--- START ---

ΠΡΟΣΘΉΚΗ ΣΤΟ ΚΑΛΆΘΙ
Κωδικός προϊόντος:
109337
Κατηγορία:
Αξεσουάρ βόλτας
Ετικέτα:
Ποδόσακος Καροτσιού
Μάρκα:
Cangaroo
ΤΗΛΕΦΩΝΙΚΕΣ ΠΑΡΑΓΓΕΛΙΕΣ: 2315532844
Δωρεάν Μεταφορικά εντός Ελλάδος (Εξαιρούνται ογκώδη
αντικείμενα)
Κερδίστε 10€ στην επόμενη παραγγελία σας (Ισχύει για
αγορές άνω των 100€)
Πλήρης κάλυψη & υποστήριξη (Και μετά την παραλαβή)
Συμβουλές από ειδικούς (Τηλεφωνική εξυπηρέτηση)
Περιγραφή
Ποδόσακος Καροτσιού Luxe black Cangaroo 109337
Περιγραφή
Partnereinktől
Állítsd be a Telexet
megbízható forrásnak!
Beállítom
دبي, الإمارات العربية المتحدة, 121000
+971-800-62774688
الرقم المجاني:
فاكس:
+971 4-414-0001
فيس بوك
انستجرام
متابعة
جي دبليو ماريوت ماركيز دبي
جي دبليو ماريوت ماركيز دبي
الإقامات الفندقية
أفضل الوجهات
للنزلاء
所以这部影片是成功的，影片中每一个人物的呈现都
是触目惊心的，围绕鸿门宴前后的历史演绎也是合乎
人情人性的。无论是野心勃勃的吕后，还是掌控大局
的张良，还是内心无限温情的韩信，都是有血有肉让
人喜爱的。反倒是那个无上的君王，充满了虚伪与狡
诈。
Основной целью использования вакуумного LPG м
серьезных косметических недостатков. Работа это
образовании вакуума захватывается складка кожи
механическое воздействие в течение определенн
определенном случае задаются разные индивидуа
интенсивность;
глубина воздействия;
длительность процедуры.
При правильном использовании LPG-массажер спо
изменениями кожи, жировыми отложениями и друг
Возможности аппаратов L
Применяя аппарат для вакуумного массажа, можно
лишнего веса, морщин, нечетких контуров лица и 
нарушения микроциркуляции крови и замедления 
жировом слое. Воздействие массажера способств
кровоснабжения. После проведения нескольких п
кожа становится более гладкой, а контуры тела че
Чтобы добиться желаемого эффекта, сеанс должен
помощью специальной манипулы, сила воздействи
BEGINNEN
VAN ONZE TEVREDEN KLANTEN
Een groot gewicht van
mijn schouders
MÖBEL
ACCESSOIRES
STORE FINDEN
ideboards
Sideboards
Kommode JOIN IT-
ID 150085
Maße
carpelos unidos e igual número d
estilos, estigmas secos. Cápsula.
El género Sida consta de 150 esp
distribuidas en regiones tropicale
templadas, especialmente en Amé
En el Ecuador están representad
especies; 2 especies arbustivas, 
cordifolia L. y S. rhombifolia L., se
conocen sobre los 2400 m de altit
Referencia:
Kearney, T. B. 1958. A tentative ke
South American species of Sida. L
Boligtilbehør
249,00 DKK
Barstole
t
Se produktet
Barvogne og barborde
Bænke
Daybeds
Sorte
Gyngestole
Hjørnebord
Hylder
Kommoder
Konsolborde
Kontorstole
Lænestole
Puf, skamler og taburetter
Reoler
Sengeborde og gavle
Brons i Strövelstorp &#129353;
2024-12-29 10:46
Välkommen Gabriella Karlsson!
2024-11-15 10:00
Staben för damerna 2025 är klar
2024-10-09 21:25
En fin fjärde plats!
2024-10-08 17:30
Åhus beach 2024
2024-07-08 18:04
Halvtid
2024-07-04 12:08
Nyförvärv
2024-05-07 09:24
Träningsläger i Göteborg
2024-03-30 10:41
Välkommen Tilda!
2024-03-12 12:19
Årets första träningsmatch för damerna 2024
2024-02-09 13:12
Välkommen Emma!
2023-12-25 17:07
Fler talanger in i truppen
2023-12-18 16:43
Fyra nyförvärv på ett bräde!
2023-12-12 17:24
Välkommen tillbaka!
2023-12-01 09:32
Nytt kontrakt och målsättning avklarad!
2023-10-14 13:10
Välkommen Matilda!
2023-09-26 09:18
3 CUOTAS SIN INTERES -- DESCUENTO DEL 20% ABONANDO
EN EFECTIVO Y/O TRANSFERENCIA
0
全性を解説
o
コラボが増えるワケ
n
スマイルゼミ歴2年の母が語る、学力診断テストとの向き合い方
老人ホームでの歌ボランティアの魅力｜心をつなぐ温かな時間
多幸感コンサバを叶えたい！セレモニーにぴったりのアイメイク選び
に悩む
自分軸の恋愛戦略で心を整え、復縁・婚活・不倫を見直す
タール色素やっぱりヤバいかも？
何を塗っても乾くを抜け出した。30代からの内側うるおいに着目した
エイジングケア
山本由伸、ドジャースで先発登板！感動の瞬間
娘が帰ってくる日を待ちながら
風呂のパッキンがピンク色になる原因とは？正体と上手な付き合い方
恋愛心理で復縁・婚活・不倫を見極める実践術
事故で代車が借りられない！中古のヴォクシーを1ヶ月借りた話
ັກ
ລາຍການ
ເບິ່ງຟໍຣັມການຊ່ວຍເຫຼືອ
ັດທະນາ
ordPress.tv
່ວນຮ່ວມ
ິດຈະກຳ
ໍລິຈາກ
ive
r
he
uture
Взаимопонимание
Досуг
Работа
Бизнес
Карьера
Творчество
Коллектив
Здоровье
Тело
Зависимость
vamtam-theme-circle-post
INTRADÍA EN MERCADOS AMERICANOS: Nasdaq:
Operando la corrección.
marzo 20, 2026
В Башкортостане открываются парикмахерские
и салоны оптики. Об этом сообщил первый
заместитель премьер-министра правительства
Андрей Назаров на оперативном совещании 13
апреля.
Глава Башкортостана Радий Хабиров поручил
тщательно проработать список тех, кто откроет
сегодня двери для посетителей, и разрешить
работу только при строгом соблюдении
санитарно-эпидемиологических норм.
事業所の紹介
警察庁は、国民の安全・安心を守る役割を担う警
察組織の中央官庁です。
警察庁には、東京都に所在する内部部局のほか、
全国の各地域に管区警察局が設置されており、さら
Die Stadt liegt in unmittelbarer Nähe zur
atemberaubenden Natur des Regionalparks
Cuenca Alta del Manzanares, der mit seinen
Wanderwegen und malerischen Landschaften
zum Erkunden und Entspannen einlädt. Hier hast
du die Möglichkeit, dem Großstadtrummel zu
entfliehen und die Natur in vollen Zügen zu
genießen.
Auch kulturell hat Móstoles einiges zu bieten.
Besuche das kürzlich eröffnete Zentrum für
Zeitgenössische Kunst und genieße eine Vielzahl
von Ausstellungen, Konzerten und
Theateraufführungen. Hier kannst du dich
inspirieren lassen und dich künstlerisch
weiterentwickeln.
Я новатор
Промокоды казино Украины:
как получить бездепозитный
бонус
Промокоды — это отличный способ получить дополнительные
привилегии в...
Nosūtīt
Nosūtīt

--- END ---

Exercise requirements:
Reproduce all of the material above line for line, keeping every character, script, and line break unchanged.

Problem solution:
ΠΡΟΣΘΉΚΗ ΣΤΟ ΚΑΛΆΘΙ
Κωδικός προϊόντος:
109337
Κατηγορία:
Αξεσουάρ βόλτας
Ετικέτα:
Ποδόσακος Καροτσιού
Μάρκα:
Cangaroo
ΤΗΛΕΦΩΝΙΚΕΣ ΠΑΡΑΓΓΕΛΙΕΣ: 2315532844
Δωρεάν Μεταφορικά εντός Ελλάδος (Εξαιρούνται ογκώδη
αντικείμενα)
Κερδίστε 10€ στην επόμενη παραγγελία σας (Ισχύει για
αγορές άνω των 100€)
Πλήρης κάλυψη & υποστήριξη (Και μετά την παραλαβή)
Συμβουλές από ειδικούς (Τηλεφωνική εξυπηρέτηση)
Περιγραφή
Ποδόσακος Καροτσιού Luxe black Cangaroo 109337
Περιγραφή
Partnereinktől
Állítsd be a Telexet
megbízható forrásnak!
Beállítom
دبي, الإمارات العربية المتحدة, 121000
+971-800-62774688
الرقم المجاني:
فاكس:
+971 4-414-0001
فيس بوك
انستجرام
متابعة
جي دبليو ماريوت ماركيز دبي
جي دبليو ماريوت ماركيز دبي
الإقامات الفندقية
أفضل الوجهات
للنزلاء
所以这部影片是成功的，影片中每一个人物的呈现都
是触目惊心的，围绕鸿门宴前后的历史演绎也是合乎
人情人性的。无论是野心勃勃的吕后，还是掌控大局
的张良，还是内心无限温情的韩信，都是有血有肉让
人喜爱的。反倒是那个无上的君王，充满了虚伪与狡
诈。
Основной целью использования вакуумного LPG м
серьезных косметических недостатков. Работа это
образовании вакуума захватывается складка кожи
механическое воздействие в течение определенн
определенном случае задаются разные индивидуа
интенсивность;
глубина воздействия;
длительность процедуры.
При правильном использовании LPG-массажер спо
изменениями кожи, жировыми отложениями и друг
Возможности аппаратов L
Применяя аппарат для вакуумного массажа, можно
лишнего веса, морщин, нечетких контуров лица и 
нарушения микроциркуляции крови и замедления 
жировом слое. Воздействие массажера способств
кровоснабжения. После проведения нескольких п
кожа становится более гладкой, а контуры тела че
Чтобы добиться желаемого эффекта, сеанс должен
помощью специальной манипулы, сила воздействи
BEGINNEN
VAN ONZE TEVREDEN KLANTEN
Een groot gewicht van
mijn schouders
MÖBEL
ACCESSOIRES
STORE FINDEN
ideboards
Sideboards
Kommode JOIN IT-
ID 150085
Maße
carpelos unidos e igual número d
estilos, estigmas secos. Cápsula.
El género Sida consta de 150 esp
distribuidas en regiones tropicale
templadas, especialmente en Amé
En el Ecuador están representad
especies; 2 especies arbustivas, 
cordifolia L. y S. rhombifolia L., se
conocen sobre los 2400 m de altit
Referencia:
Kearney, T. B. 1958. A tentative ke
South American species of Sida. L
Boligtilbehør
249,00 DKK
Barstole
t
Se produktet
Barvogne og barborde
Bænke
Daybeds
Sorte
Gyngestole
Hjørnebord
Hylder
Kommoder
Konsolborde
Kontorstole
Lænestole
Puf, skamler og taburetter
Reoler
Sengeborde og gavle
Brons i Strövelstorp &#129353;
2024-12-29 10:46
Välkommen Gabriella Karlsson!
2024-11-15 10:00
Staben för damerna 2025 är klar
2024-10-09 21:25
En fin fjärde plats!
2024-10-08 17:30
Åhus beach 2024
2024-07-08 18:04
Halvtid
2024-07-04 12:08
Nyförvärv
2024-05-07 09:24
Träningsläger i Göteborg
2024-03-30 10:41
Välkommen Tilda!
2024-03-12 12:19
Årets första träningsmatch för damerna 2024
2024-02-09 13:12
Välkommen Emma!
2023-12-25 17:07
Fler talanger in i truppen
2023-12-18 16:43
Fyra nyförvärv på ett bräde!
2023-12-12 17:24
Välkommen tillbaka!
2023-12-01 09:32
Nytt kontrakt och målsättning avklarad!
2023-10-14 13:10
Välkommen Matilda!
2023-09-26 09:18
3 CUOTAS SIN INTERES -- DESCUENTO DEL 20% ABONANDO
EN EFECTIVO Y/O TRANSFERENCIA
0
全性を解説
o
コラボが増えるワケ
n
スマイルゼミ歴2年の母が語る、学力診断テストとの向き合い方
老人ホームでの歌ボランティアの魅力｜心をつなぐ温かな時間
多幸感コンサバを叶えたい！セレモニーにぴったりのアイメイク選び
に悩む
自分軸の恋愛戦略で心を整え、復縁・婚活・不倫を見直す
タール色素やっぱりヤバいかも？
何を塗っても乾くを抜け出した。30代からの内側うるおいに着目した
エイジングケア
山本由伸、ドジャースで先発登板！感動の瞬間
娘が帰ってくる日を待ちながら
風呂のパッキンがピンク色になる原因とは？正体と上手な付き合い方
恋愛心理で復縁・婚活・不倫を見極める実践術
事故で代車が借りられない！中古のヴォクシーを1ヶ月借りた話
ັກ
ລາຍການ
ເບິ່ງຟໍຣັມການຊ່ວຍເຫຼືອ
ັດທະນາ
ordPress.tv
່ວນຮ່ວມ
ິດຈະກຳ
ໍລິຈາກ
ive
r
he
uture
Взаимопонимание
Досуг
Работа
Бизнес
Карьера
Творчество
Коллектив
Здоровье
Тело
Зависимость
vamtam-theme-circle-post
INTRADÍA EN MERCADOS AMERICANOS: Nasdaq:
Operando la corrección.
marzo 20, 2026
В Башкортостане открываются парикмахерские
и салоны оптики. Об этом сообщил первый
заместитель премьер-министра правительства
Андрей Назаров на оперативном совещании 13
апреля.
Глава Башкортостана Радий Хабиров поручил
тщательно проработать список тех, кто откроет
сегодня двери для посетителей, и разрешить
работу только при строгом соблюдении
санитарно-эпидемиологических норм.
事業所の紹介
警察庁は、国民の安全・安心を守る役割を担う警
察組織の中央官庁です。
警察庁には、東京都に所在する内部部局のほか、
全国の各地域に管区警察局が設置されており、さら
Die Stadt liegt in unmittelbarer Nähe zur
atemberaubenden Natur des Regionalparks
Cuenca Alta del Manzanares, der mit seinen
Wanderwegen und malerischen Landschaften
zum Erkunden und Entspannen einlädt. Hier hast
du die Möglichkeit, dem Großstadtrummel zu
entfliehen und die Natur in vollen Zügen zu
genießen.
Auch kulturell hat Móstoles einiges zu bieten.
Besuche das kürzlich eröffnete Zentrum für
Zeitgenössische Kunst und genieße eine Vielzahl
von Ausstellungen, Konzerten und
Theateraufführungen. Hier kannst du dich
inspirieren lassen und dich künstlerisch
weiterentwickeln.
Я новатор
Промокоды казино Украины:
как получить бездепозитный
бонус
Промокоды — это отличный способ получить дополнительные
привилегии в...
Nosūtīt
Nosūtīt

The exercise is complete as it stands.